##### Page text

Sunday, May 9, 2021

The Kingdom Divided: Israel Splits between Rehoboam & Jeroboam

During the civil war in the United States 620,000 people died, because a kingdom had been divided. The nation divided politically, over the issue of slavery, and the northern states fought a long bloody war to end slavery forever in the USA. In the end they were victorious, but the cost was more than half a million lives.

Americans can be pretty stubborn right? Even today we see our nation just as divided, if not more divided ideologically than even during the civil war. Jesus said a house divided against itself cannot stand. And we’ll see today, that the splitting of the kingdom of Israel, between Judah and the northern kingdom would be a crippling blow to the nation.

Last week we explored the life of King Solomon, the wisest king who ever lived. But despite all his wisdom, in the end he turned away from the Lord and his many wives led him to worship false gods. In any case, one of Solomon’s sons was named Rehoboam. And he would be the next king after Solomon died.

But we also see this other person, his name is Jeroboam (no relation to Solomon) and he also seeks the throne. In fact God has told Jeroboam that he will be enthroned over 10 tribes of Israel.  He tries during Solomon’s life to claim it from him, but instead has to flee to Egypt. Then after Solomon’s death, we see Jeroboam once again attempting to claim the throne.

Ok, so remember, Rehoboam, with an R, is Solomon’s son and King. Jeroboam, with a J, is this new king who God says will sit on the throne. Alright? Awesome. You can turn in your Bibles to 1st King chapter 12. And it says this:

“Rehoboam went to Shechem, for all Israel had gone there to make him king. 2 When Jeroboam son of Nebat heard this (he was still in Egypt, where he had fled from King Solomon), he returned from Egypt. 3 So they sent for Jeroboam, and he and the whole assembly of Israel went to Rehoboam and said to him: 4 “Your father put a heavy yoke on us, but now lighten the harsh labor and the heavy yoke he put on us, and we will serve you.”

5 Rehoboam answered, “Go away for three days and then come back to me.” So the people went away.

6 Then King Rehoboam consulted the elders who had served his father Solomon during his lifetime. “How would you advise me to answer these people?” he asked.

7 They replied, “If today you will be a servant to these people and serve them and give them a favorable answer, they will always be your servants.”

8 But Rehoboam rejected the advice the elders gave him and consulted the young men who had grown up with him and were serving him. 9 He asked them, “What is your advice? How should we answer these people who say to me, ‘Lighten the yoke your father put on us’?”

10 The young men who had grown up with him replied, “These people have said to you, ‘Your father put a heavy yoke on us, but make our yoke lighter.’ Now tell them, ‘My little finger is thicker than my father’s waist. 11 My father laid on you a heavy yoke; I will make it even heavier. My father scourged you with whips; I will scourge you with scorpions.’”

So we see Jeroboam return from Egypt, and basically stirring up trouble against Rehoboam. He gathers a bunch of people with him and goes to Rehoboam and tells him to be kind to them and treat them well.

##########
##### Data excerpt

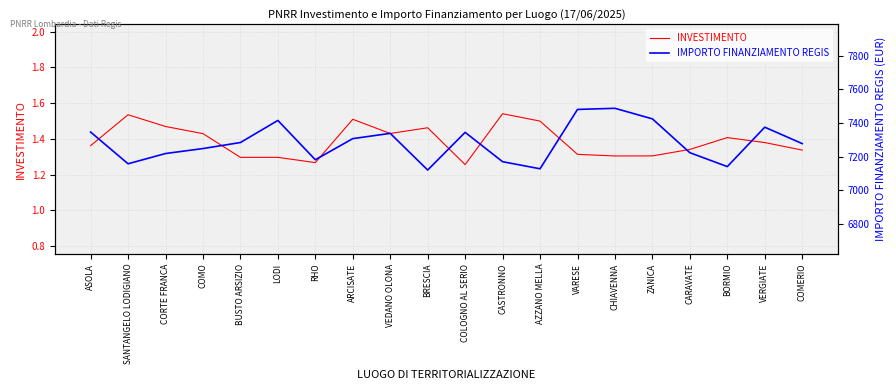

What are all the series names shown in the legend?

INVESTIMENTO, IMPORTO FINANZIAMENTO REGIS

##########

### Exercise tasks
a: From the post about the divided kingdom, reproduce word for word the stretch from "8 But Rehoboam" through "treat them well.".
b: Name every place, whether country, kingdom or town, that the post about the divided kingdom mentions by name.

### Responses by item number
a:
8 But Rehoboam rejected the advice the elders gave him and consulted the young men who had grown up with him and were serving him. 9 He asked them, “What is your advice? How should we answer these people who say to me, ‘Lighten the yoke your father put on us’?”

10 The young men who had grown up with him replied, “These people have said to you, ‘Your father put a heavy yoke on us, but make our yoke lighter.’ Now tell them, ‘My little finger is thicker than my father’s waist. 11 My father laid on you a heavy yoke; I will make it even heavier. My father scourged you with whips; I will scourge you with scorpions.’”

So we see Jeroboam return from Egypt, and basically stirring up trouble against Rehoboam. He gathers a bunch of people with him and goes to Rehoboam and tells him to be kind to them and treat them well.

b: United States, Israel, Judah, Egypt, Shechem